The main purpose of having language/population supplemental data in CLDR is for generating “likely subtags”: determining which languages are likely to be useful in different locations.

It is not a goal for this data to cover all possible languages, or even all the languages that might be used in a given country.

Foremost, the data are intended to cover official languages of each country or region. Official languages are not necessarily the most widely used in a given region, but their status makes them necessary. For example, they may be constitutionally mandated, regionally official, official for use in particular application areas, and so forth. The data also cover languages in widespread use for large populations within countries, attempting to cover somewhere near 100% of the country’s population when possible. Other languages with smaller user populations may be included based on special status or other perceived cultural importance within the country.

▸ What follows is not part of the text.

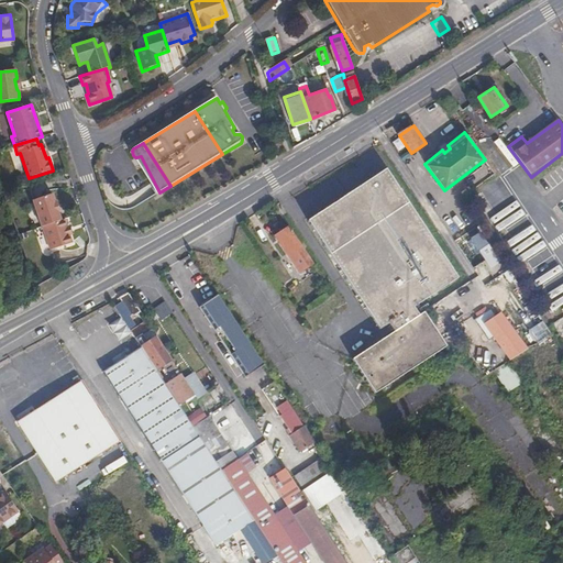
[(346,360),(370,394),(441,346),(419,312),(415,316),(409,308),(454,278),(384,170),(306,221),(376,330),(385,324),(389,332),(346,360)]
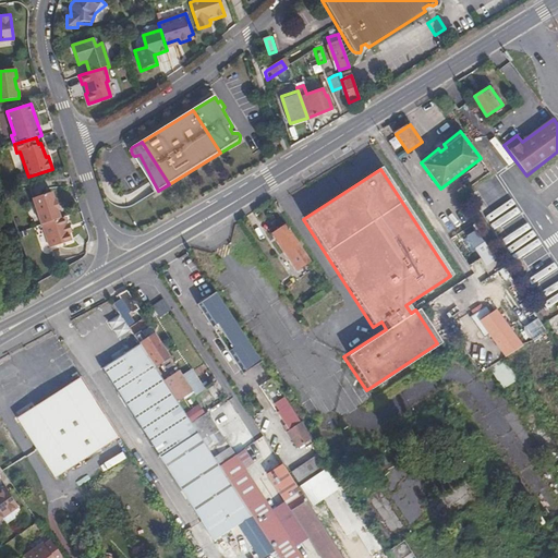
[(60,219),(58,211),(60,211),(56,199),(55,199),(51,193),(32,198),(40,226),(43,225),(60,219)]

Before adding data for a language and population, the committee needs to know the importance of the addition. It is not enough that a language be “in use”. For example, within a country such as the United States, hundreds of languages are used, sometimes by fairly sizable populations, but they are not all useful additions to the CLDR supplemental data.

For CLDR purposes, the language data focus on the usefulness with computer interfaces, rather than general utility as spoken languages. Data for primarily spoken languages are usually included only where the languages have official status.

Requests to add or change language/population data must provide the following basic information:

language name
2 or 3-letter language code
applicable country/region name
applicable country/region code
official status (and justification)
language population in the region
literacy in the language, where possible
links to reliable sources for population/literacy data

Reliable sources for population data and official status are required for population updates and additions. While Ethnologue may be a good source for “mother tongue” or native speaker data for more common languages, it is not a sufficient source on its own for population data on most languages. Recent government or NGO-sponsored census data are typically better sources.

For language names and codes, some resources are: Unicode CLDR charts, IANA Language Subtag Registry, and Wikipedia articles on individual languages.

Also for new additions, the request must include a rationale for inclusion and discuss the importance of the addition.

Some examples of CLDR Trac tickets that include sufficient information include these:

http://unicode.org/cldr/trac/ticket/9767

http://unicode.org/cldr/trac/ticket/9680#comment:1

http://unicode.org/cldr/trac/ticket/9609

http://unicode.org/cldr/trac/ticket/9601#comment:2